Democrats in the Missouri Senate have ended their filibuster of a proposal to require photo identification at the polls.
House Bill 1631 was changed to allow voters without a photo ID to cast a regular ballot if they sign a statement, under penalty of perjury, that they are who they say they are. They would also have to present some other form of ID, such as a utility bill.
The bill's Senate handler is Will Kraus, R-Lee's Summit.
"This is nowhere near where I would want it perfectly," Kraus said, "but I think the good piece of legislation is one that both sides walk away (from) and say, 'I'm not happy with exactly the way it looks, but it's something I can live with.'"
Any voter without a photo ID who refuses to sign a statement would instead be allowed to cast a provisional ballot, which would not be counted unless that voter's signature were verified or a valid photo ID provided within three days of the election.
Kraus is seeking the Republican nomination for secretary of state, the office that oversees elections in Missouri.
Democrats stood down from their filibuster because of the changes Kraus made to the bill.

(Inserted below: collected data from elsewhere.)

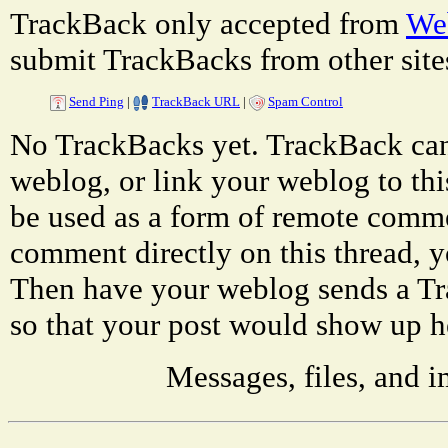
TrackBack only accepted from
Web
submit TrackBacks from other site
Send Ping
|
TrackBack URL
|
Spam Control
No TrackBacks yet. TrackBack can 
weblog, or link your weblog to thi
be used as a form of remote comme
comment directly on this thread, 
Then have your weblog sends a T
so that your post would show up h
Messages, files, and 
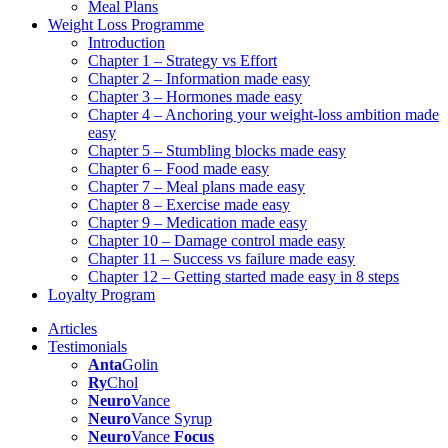
Meal Plans
Weight Loss Programme
Introduction
Chapter 1 – Strategy vs Effort
Chapter 2 – Information made easy
Chapter 3 – Hormones made easy
Chapter 4 – Anchoring your weight-loss ambition made
easy
Chapter 5 – Stumbling blocks made easy
Chapter 6 – Food made easy
Chapter 7 – Meal plans made easy
Chapter 8 – Exercise made easy
Chapter 9 – Medication made easy
Chapter 10 – Damage control made easy
Chapter 11 – Success vs failure made easy
Chapter 12 – Getting started made easy in 8 steps
Loyalty Program
Articles
Testimonials
Anta
Golin
Ry
Chol
Neuro
Vance
Neuro
Vance Syrup
Neuro
Vance
Focus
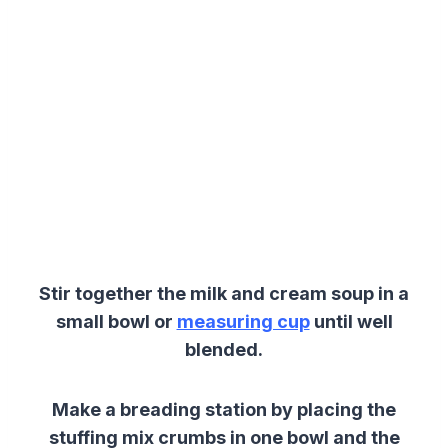
Stir together the milk and cream soup in a
small bowl or
measuring cup
until well
blended.
Make a breading station by placing the
stuffing mix crumbs in one bowl and the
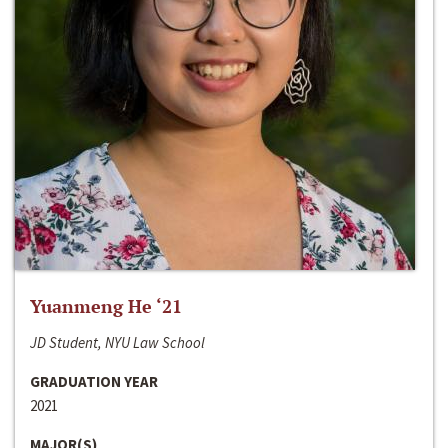
Yuanmeng He ‘21
JD Student, NYU Law School
GRADUATION YEAR
2021
MAJOR(S)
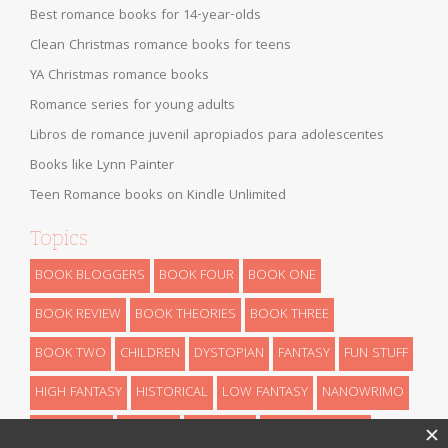
Best romance books for 14-year-olds
Clean Christmas romance books for teens
YA Christmas romance books
Romance series for young adults
Libros de romance juvenil apropiados para adolescentes
Books like Lynn Painter
Teen Romance books on Kindle Unlimited
Topics
BOOK BLOGGERS
BOOK FOUR
BOOK ONE
BOOK REVIEW
BOOK THEORIES
BOOK THREE
BOOK TWO
CHILDREN
DYSTOPIAN
FANTASY
FUN STUFF
HIGH FANTASY
HISTORICAL
LOW FANTASY
NANOWRIMO
RETELLINGS
REVEALS
ROMANCE
SCIENCE FICTION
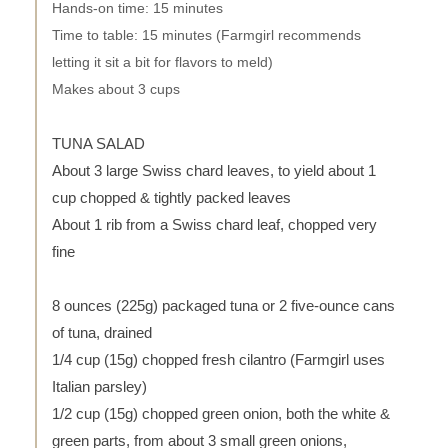
Hands-on time: 15 minutes
Time to table: 15 minutes (Farmgirl recommends
letting it sit a bit for flavors to meld)
Makes about 3 cups
TUNA SALAD
About 3 large Swiss chard leaves, to yield about 1
cup chopped & tightly packed leaves
About 1 rib from a Swiss chard leaf, chopped very
fine
8 ounces (225g) packaged tuna or 2 five-ounce cans
of tuna, drained
1/4 cup (15g) chopped fresh cilantro (Farmgirl uses
Italian parsley)
1/2 cup (15g) chopped green onion, both the white &
green parts, from about 3 small green onions,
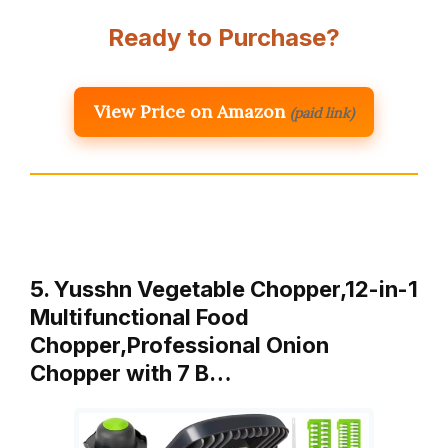
Ready to Purchase?
View Price on Amazon
(paid link)
5. Yusshn Vegetable Chopper,12-in-1
Multifunctional Food
Chopper,Professional Onion
Chopper with 7 B…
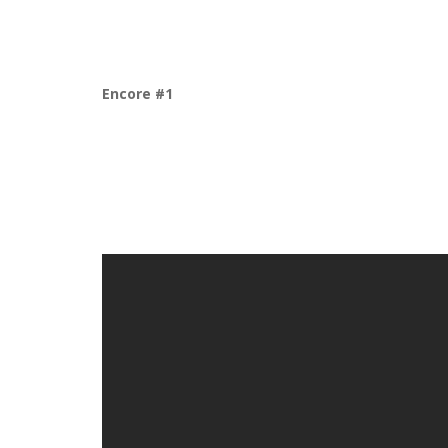
Encore #1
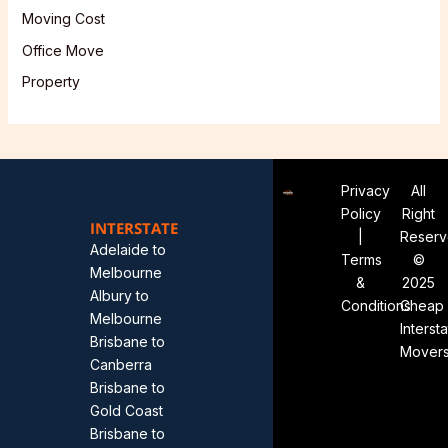
Moving Cost
Office Move
Property
Privacy
All
Policy
Right
INTERSTATE
|
Reser
Adelaide to
Terms
©
Melbourne
&
2025
Albury to
Conditions
Cheap
Melbourne
Interst
Brisbane to
Mover
Canberra
Brisbane to
Gold Coast
Brisbane to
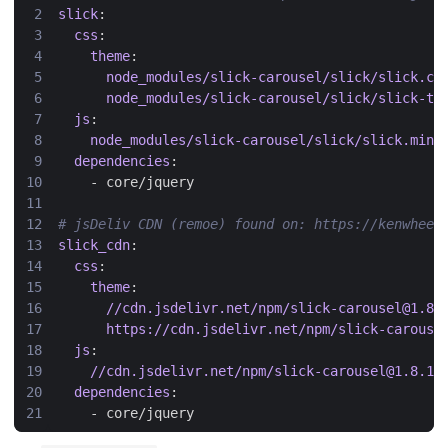
slick
:
css
:
theme
:
node_modules/slick-carousel/slick/slick.cs
node_modules/slick-carousel/slick/slick-th
js
:
node_modules/slick-carousel/slick/slick.min.
dependencies
:
- 
core/jquery
# jsDeliv CDN (remoe) found on: https://kenwheel
slick_cdn
:
css
:
theme
:
//cdn.jsdelivr.net/npm/slick-carousel@1.8.
https://cdn.jsdelivr.net/npm/slick-carouse
js
:
//cdn.jsdelivr.net/npm/slick-carousel@1.8.1/
dependencies
:
- 
core/jquery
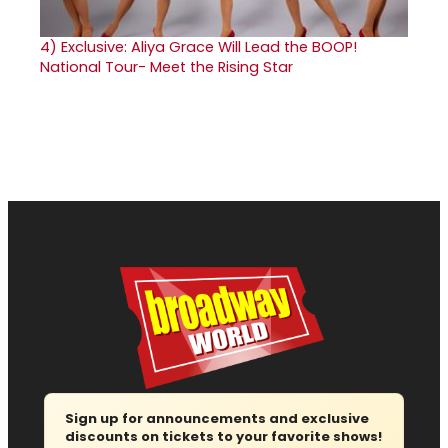
4)
Exclusive: Aliya Grace Will Lead the BOOP!
National Tour- Meet the Rising Star
Sign up for announcements and exclusive
discounts on tickets to your favorite shows!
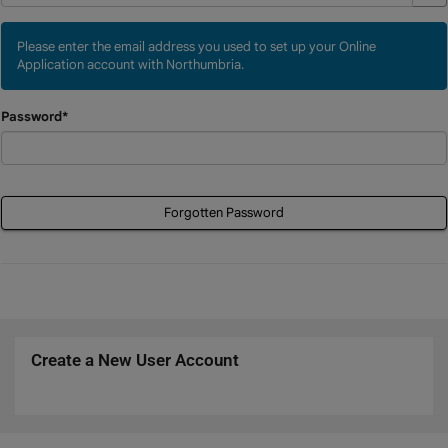
Please enter the email address you used to set up your Online
Application account with Northumbria.
Password*
Forgotten Password
Create a New User Account
Click
below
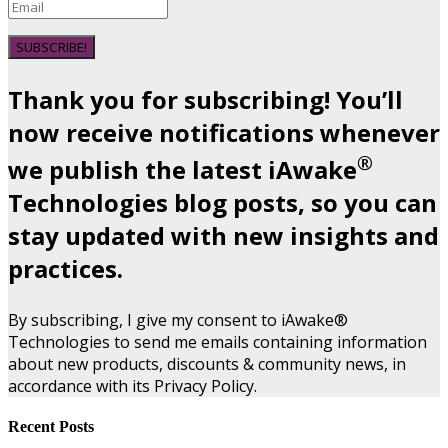
SUBSCRIBE!
Thank you for subscribing! You’ll
now receive notifications whenever
®
we publish the latest iAwake
Technologies blog posts, so you can
stay updated with new insights and
practices.
By subscribing, I give my consent to iAwake®
Technologies to send me emails containing information
about new products, discounts & community news, in
accordance with its Privacy Policy.
Recent Posts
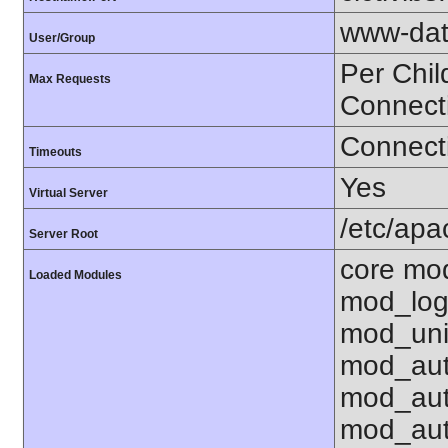
www-dat
User/Group
Per Chil
Max Requests
Connect
Connecti
Timeouts
Yes
Virtual Server
/etc/ap
Server Root
core mo
Loaded Modules
mod_log
mod_uni
mod_aut
mod_aut
mod_aut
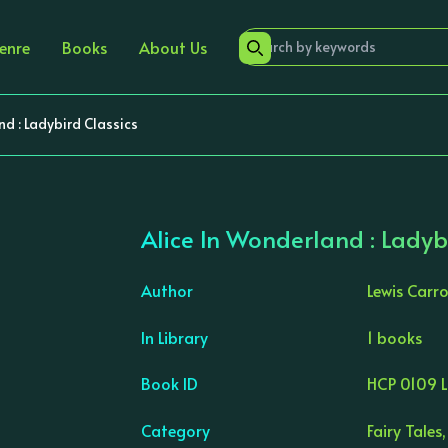
enre
Books
About Us
nd : Ladybird Classics
Alice In Wonderland : Ladyb
Author
Lewis Carro
In Library
1 books
›
Book ID
HCP 0109 
Category
Fairy Tales,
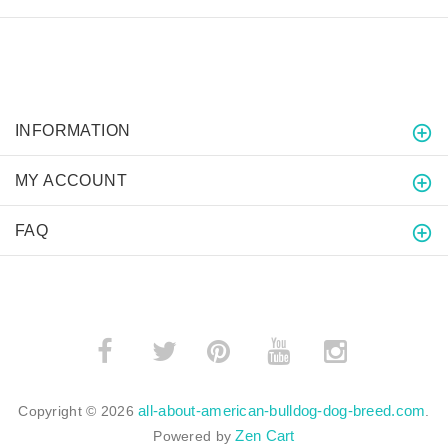
INFORMATION
MY ACCOUNT
FAQ
­
­
all-about-american-bulldog-dog-breed.com
Copyright © 2026
.
Zen Cart
Powered by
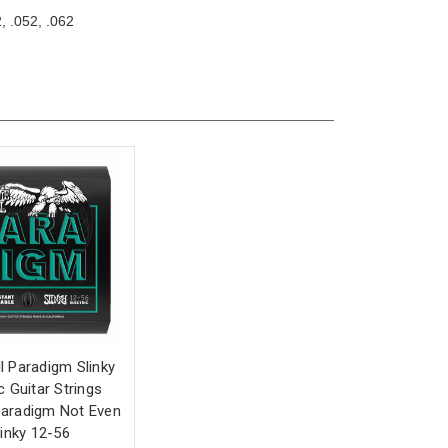
, .052, .062
ll Paradigm Slinky
ic Guitar Strings
aradigm Not Even
linky 12-56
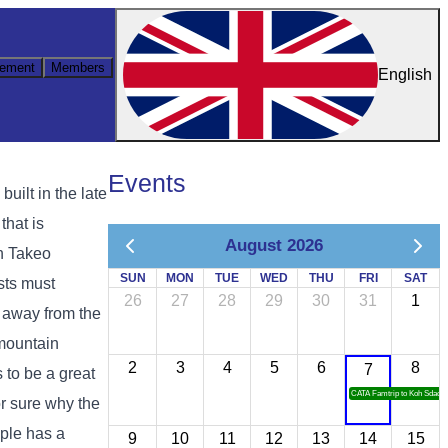
ement
Members
English
Events
uilt in the late
that is
August 2026
h Takeo
SUN
MON
TUE
WED
THU
FRI
SAT
sts must
26
27
28
29
30
31
1
s away from the
 mountain
2
3
4
5
6
8
7
 to be a great
CATA Famtrip to Koh Sdach
or sure why the
ple has a
9
10
11
12
13
14
15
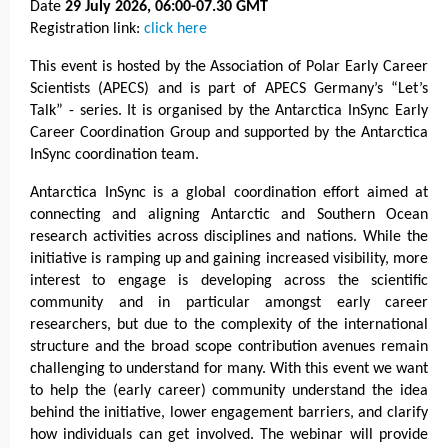
Date
29 July 2026, 06:00-07.30 GMT
Registration link:
click here
This event is hosted by the Association of Polar Early Career
Scientists (APECS) and is part of APECS Germany’s “Let’s
Talk” - series. It is organised by the Antarctica InSync Early
Career Coordination Group and supported by the Antarctica
InSync coordination team.
Antarctica InSync is a global coordination effort aimed at
connecting and aligning Antarctic and Southern Ocean
research activities across disciplines and nations. While the
initiative is ramping up and gaining increased visibility, more
interest to engage is developing across the scientific
community and in particular amongst early career
researchers, but due to the complexity of the international
structure and the broad scope contribution avenues remain
challenging to understand for many. With this event we want
to help the (early career) community understand the idea
behind the initiative, lower engagement barriers, and clarify
how individuals can get involved. The webinar will provide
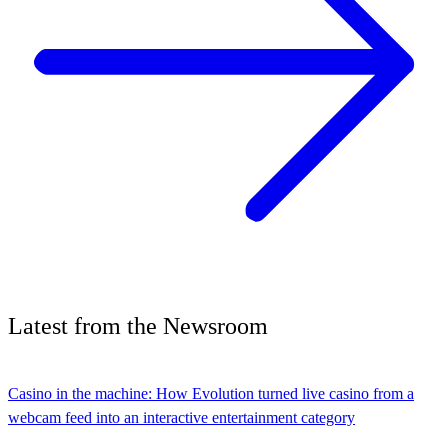
Latest
from the
Newsroom
Casino in the machine: How Evolution turned live casino from a
webcam feed into an interactive entertainment category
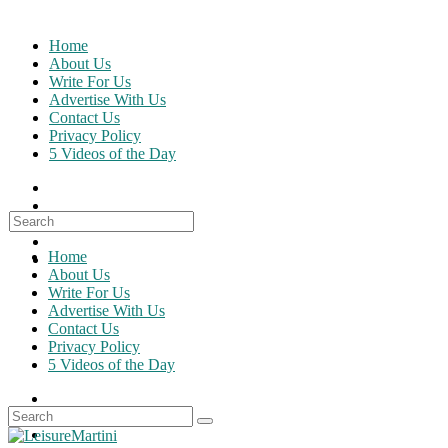
Skip
to
Home
content
About Us
Write For Us
Advertise With Us
Contact Us
Privacy Policy
5 Videos of the Day
Search
for:
Home
About Us
Write For Us
Advertise With Us
Contact Us
Privacy Policy
5 Videos of the Day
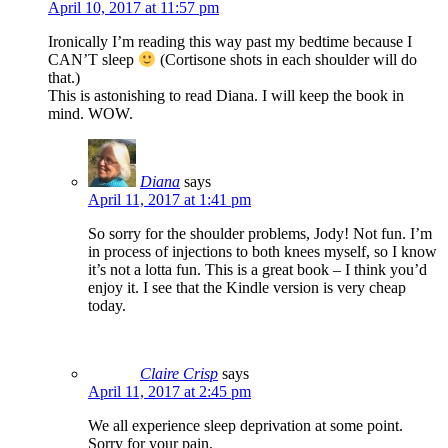
April 10, 2017 at 11:57 pm
Ironically I’m reading this way past my bedtime because I
CAN’T sleep
(Cortisone shots in each shoulder will do
that.)
This is astonishing to read Diana. I will keep the book in
mind. WOW.
Diana
says
April 11, 2017 at 1:41 pm
So sorry for the shoulder problems, Jody! Not fun. I’m
in process of injections to both knees myself, so I know
it’s not a lotta fun. This is a great book – I think you’d
enjoy it. I see that the Kindle version is very cheap
today.
Claire Crisp
says
April 11, 2017 at 2:45 pm
We all experience sleep deprivation at some point.
Sorry for your pain.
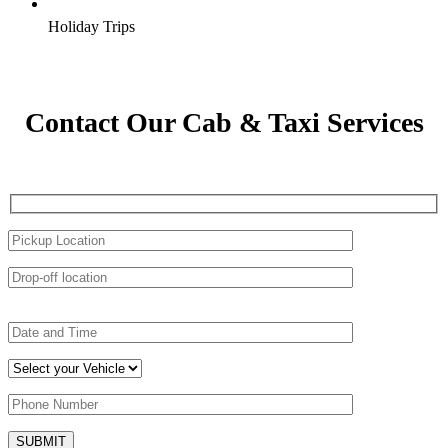
Holiday Trips
Contact Our Cab & Taxi Services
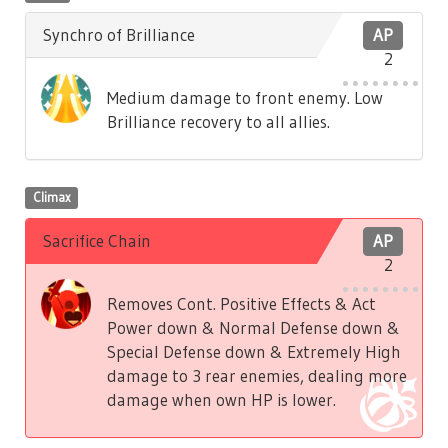
Synchro of Brilliance
AP
2
Medium damage to front enemy. Low
Brilliance recovery to all allies.
Climax
Sacrifice Chain
AP
2
Removes Cont. Positive Effects & Act
Power down & Normal Defense down &
Special Defense down & Extremely High
damage to 3 rear enemies, dealing more
damage when own HP is lower.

"Is it what we want? Is it perfect? No!" said Sen. Jason Holsman, D-Kansas City. "Are we still going to vote 'no' on it? I can't speak for you, but I'm probably still going to vote 'no' on it ... but (the negotiations) got us to a place where this substitute will disenfranchise less voters that when we started" this debate.
Holsman added, "I can tell you that the Senate functioned properly (with HB 1631), as opposed to how it functioned with SJR 39."
He was referring to Senate Republicans' use of the "nuclear option" (the parliamentary move of "calling the previous question" to end debate) to force a vote on SJR 39, which resulted in a near shut-down of the Missouri Senate for nearly a week. That measure, which would have shielded clergy and business owners from being penalized for not providing their services to same-sex weddings, was defeated last week by a House committee.
The Senate has not voted yet on the revised photo ID bill, nor on its companion constitutional amendment, HJR 53, but is expected to sometime this week. Once it passes, it would then go back to the House, which would have to approve the changes made by the Senate. Missouri voters would need to approve the constitutional amendment before the photo-ID requirement could be imposed.